Namun, kecemasan itu berakhir hari ini, Sabtu (21/2/2026). Melalui program TNI Manunggal Membangun Desa (TMMD) ke-127 Kodim 0809/Kediri, rumah peninggalan orang tuanya yang nyaris roboh kini telah bertransformasi menjadi bangunan permanen yang kokoh.
Komandan Satuan Tugas (Dansatgas) TMMD ke-127, Letkol Inf Dhavid Nur Hadiansyah menegaskan bahwa rehabilitasi Rumah Tidak Layak Huni (RTLH) merupakan program prioritas untuk memastikan kebutuhan dasar masyarakat terpenuhi.
“Melalui TMMD, kami ingin memastikan pembangunan benar-benar dirasakan masyarakat. Rumah yang layak adalah fondasi utama bagi kesejahteraan warga desa,” ujar Letkol Inf Dhavid.
Program ini merupakan kolaborasi antara Pemerintah Kabupaten Kediri dan TNI AD yang menyasar warga dengan kondisi ekonomi rendah namun memiliki hunian yang tidak aman secara struktur.

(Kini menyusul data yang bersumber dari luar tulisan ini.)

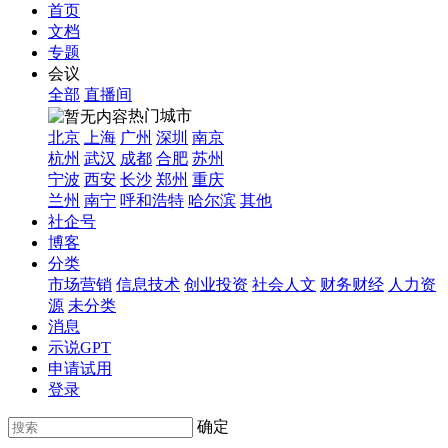
首页
文档
专题
会议
全部
直播间
热门城市
北京
上海
广州
深圳
南京
杭州
武汉
成都
合肥
苏州
宁波
西安
长沙
郑州
重庆
兰州
南宁
呼和浩特
哈尔滨
其他
社企号
博客
分类
市场营销
信息技术
创业投资
社会人文
财务财经
人力资
源
未分类
消息
示说GPT
申请试用
登录
确定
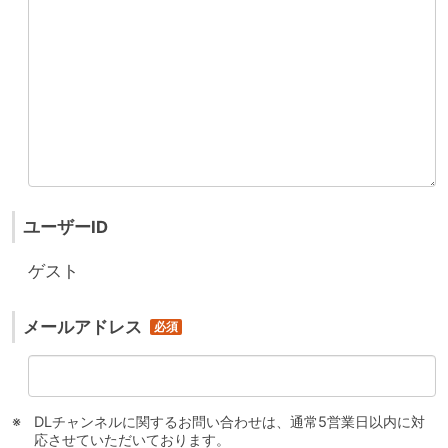
ユーザーID
ゲスト
メールアドレス
DLチャンネルに関するお問い合わせは、通常5営業日以内に対
応させていただいております。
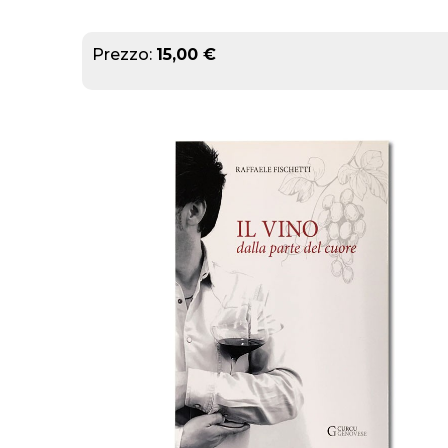
Prezzo:
15,00 €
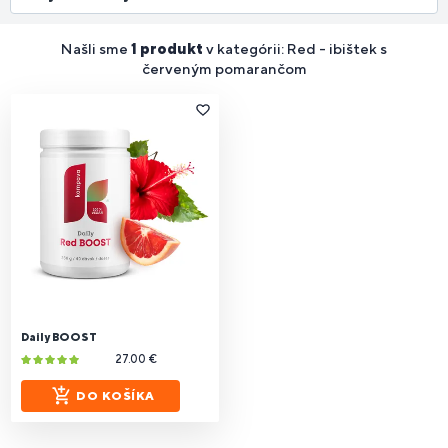
Našli sme
1 produkt
v kategórii: Red - ibištek s
červeným pomarančom
Daily BOOST
27.00 €
DO KOŠÍKA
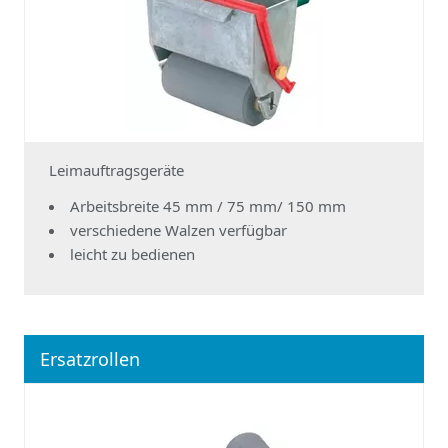
Leimauftragsgeräte
Arbeitsbreite 45 mm / 75 mm/ 150 mm
verschiedene Walzen verfügbar
leicht zu bedienen
Ersatzrollen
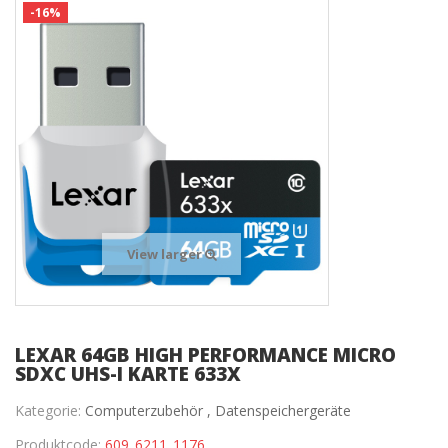
-16%
View larger
LEXAR 64GB HIGH PERFORMANCE MICRO
SDXC UHS-I KARTE 633X
Kategorie:
Computerzubehör ,
Datenspeichergeräte
Produktcode:
609_6211_1176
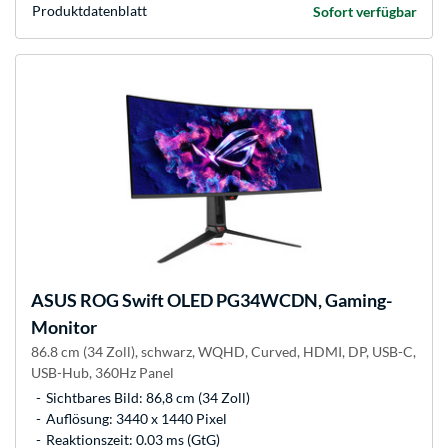
Produkt­datenblatt
Sofort verfügbar
ASUS
ROG Swift OLED PG34WCDN, Gaming-
Monitor
86.8 cm (34 Zoll), schwarz, WQHD, Curved, HDMI, DP, USB-C,
USB-Hub, 360Hz Panel
Sichtbares Bild: 86,8 cm (34 Zoll)
Auflösung: 3440 x 1440 Pixel
Reaktionszeit: 0.03 ms (GtG)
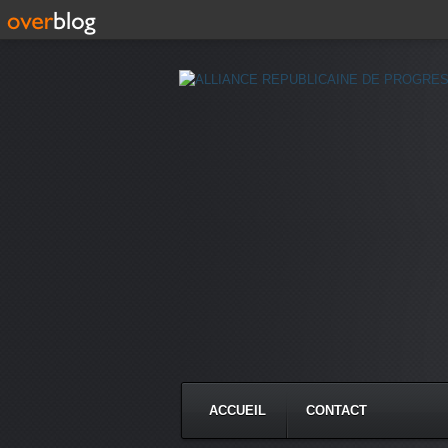
ACCUEIL
CONTACT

Sumiin mengaku tak pernah bermimpi bisa merenovasi rumah. Dengan penghasilan Rp 100.000 per hari sebagai buruh kayu, uang tersebut habis hanya untuk memberi makan lima anggota keluarganya.
“Saya sempat tidak percaya saat didatangi perangkat desa dan TNI. Bangun rumah itu biayanya besar, sedangkan saya tidak punya tabungan sama sekali. Yang penting anak istri bisa makan saja saya sudah bersyukur,” tutur Sumiin dengan nada haru.
Kepala Dusun Sumber Bahagia, Sunaryo, menjelaskan bahwa kondisi rumah Sumiin memang sudah masuk kategori darurat sehingga diprioritaskan dalam pendataan program TMMD tahun ini.
Pengerjaan rumah dilakukan secara gotong royong antara personel TNI dan warga setempat. Kini, dinding bambu yang rapuh telah berganti tembok beton, dan atap yang bocor telah diperkuat.
Bagi Sumiin, tembok baru ini bukan sekadar material bangunan. “Perasaan saya campur aduk; kaget, senang, dan haru. Sekarang saya merasa aman, ini adalah harapan baru untuk masa depan anak-anak saya,” pungkasnya.
Dengan tuntasnya renovasi ini, Sumiin dan keluarganya tidak perlu lagi menyiapkan ember setiap kali mendung menggelayut di langit Desa Gadungan.